*PROBLEMS AND TASKS*.
• 1. In the setup notes, which Java version does the Cloud 9 Agent need?
• 2. From the setup notes, copy word for word the part that opens with the words containing "- System: MongoDB" and closes with "3 (for preprocessing)".

- System: MongoDB 4.2.5
- Installed through Homebrew (any recent version should work with what we have)
- Data Summary:
- Loading Data & Preprocessing:
- Run
python3 preprocessing.py
in terminal to load and preprocess the data- Make sure numpy, pandas, and pymongo are installed
- mongo daemon is running in a separate terminal
- The csv file extracted is in the same directory as the script
- Note: if you are trying to run the preprocessing script on the shorter 1000 data point version, you need to change pd.read_csv("stage3.csv") to pd.read_csv("shortStage3.csv") in the script
- Run
- Setup Requirements (Programming Languages Versions)
- Python 3 (for preprocessing)
- Third-party libaries: Numpy, Pandas, PyMongo (for preprocessing)
- Java 8 (for setting up the Cloud9Agent of Knowi)
- For Knowi:
-
Setup:
- Make sure the mongo daemon is running by
mongod
command in a terminal - Sign up for a free trial
- Install the Cloud 9 Agent (Java 8 required, anything higher does not work)

*Stored data entries*.
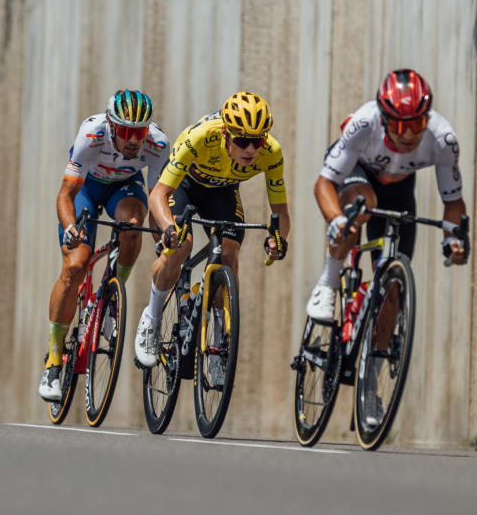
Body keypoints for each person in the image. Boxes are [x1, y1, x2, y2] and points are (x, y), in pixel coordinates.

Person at [303, 69, 468, 426]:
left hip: (399, 189)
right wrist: (336, 224)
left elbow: (453, 201)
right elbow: (323, 184)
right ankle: (329, 283)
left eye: (418, 123)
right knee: (360, 206)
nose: (410, 133)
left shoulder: (443, 139)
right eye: (400, 124)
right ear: (383, 117)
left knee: (393, 290)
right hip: (357, 175)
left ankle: (370, 385)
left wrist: (454, 239)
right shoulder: (364, 124)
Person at [133, 91, 291, 383]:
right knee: (182, 246)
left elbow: (280, 212)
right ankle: (152, 319)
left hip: (223, 190)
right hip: (185, 185)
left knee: (229, 254)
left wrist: (277, 240)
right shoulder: (201, 138)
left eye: (257, 141)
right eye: (242, 140)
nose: (251, 149)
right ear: (225, 134)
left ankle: (218, 345)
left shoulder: (272, 152)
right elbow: (159, 194)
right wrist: (169, 228)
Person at [37, 89, 168, 402]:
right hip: (86, 189)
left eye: (139, 132)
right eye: (125, 132)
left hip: (124, 187)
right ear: (111, 126)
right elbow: (65, 195)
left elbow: (157, 199)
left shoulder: (158, 144)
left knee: (132, 227)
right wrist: (70, 228)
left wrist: (160, 237)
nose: (134, 140)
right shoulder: (91, 133)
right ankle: (55, 356)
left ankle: (113, 296)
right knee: (75, 266)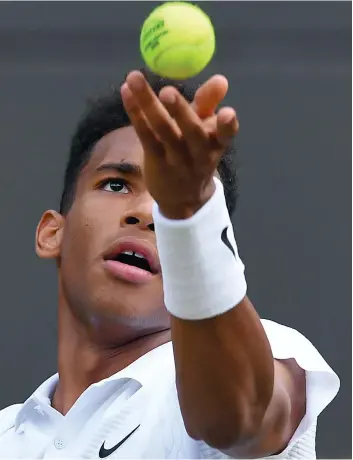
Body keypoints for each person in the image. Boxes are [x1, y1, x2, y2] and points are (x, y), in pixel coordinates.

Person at [0, 69, 339, 459]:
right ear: (51, 233)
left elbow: (240, 418)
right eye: (116, 184)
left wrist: (188, 210)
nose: (146, 212)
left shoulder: (267, 349)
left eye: (167, 200)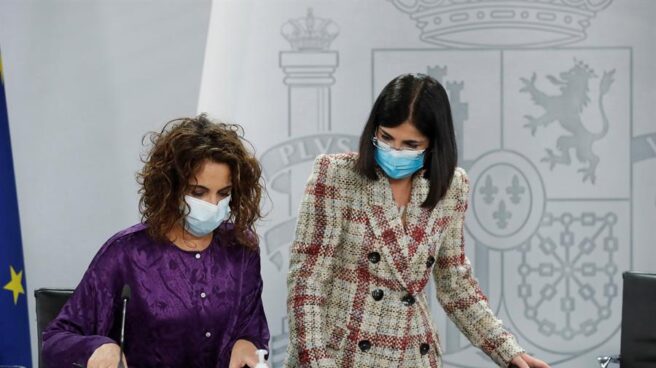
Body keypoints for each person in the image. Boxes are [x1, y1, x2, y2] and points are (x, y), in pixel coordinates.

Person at [285, 74, 550, 368]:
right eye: (385, 137)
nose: (395, 151)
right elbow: (307, 281)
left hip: (412, 353)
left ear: (434, 144)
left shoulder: (451, 187)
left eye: (410, 144)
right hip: (340, 354)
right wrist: (317, 362)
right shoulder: (335, 175)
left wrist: (507, 350)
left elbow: (455, 283)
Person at [43, 115, 270, 368]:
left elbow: (252, 328)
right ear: (170, 188)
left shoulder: (241, 247)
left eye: (224, 193)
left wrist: (247, 343)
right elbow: (55, 340)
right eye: (198, 192)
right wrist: (97, 349)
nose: (213, 204)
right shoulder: (126, 253)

*ANSWERS TO THIS EXERCISE*.
• 1. Java 8; anything higher does not work.

• 2.
- System: MongoDB 4.2.5
- Installed through Homebrew (any recent version should work with what we have)
- Data Summary:
- Loading Data & Preprocessing:
- Run
python3 preprocessing.py
in terminal to load and preprocess the data- Make sure numpy, pandas, and pymongo are installed
- mongo daemon is running in a separate terminal
- The csv file extracted is in the same directory as the script
- Note: if you are trying to run the preprocessing script on the shorter 1000 data point version, you need to change pd.read_csv("stage3.csv") to pd.read_csv("shortStage3.csv") in the script
- Run
- Setup Requirements (Programming Languages Versions)
- Python 3 (for preprocessing)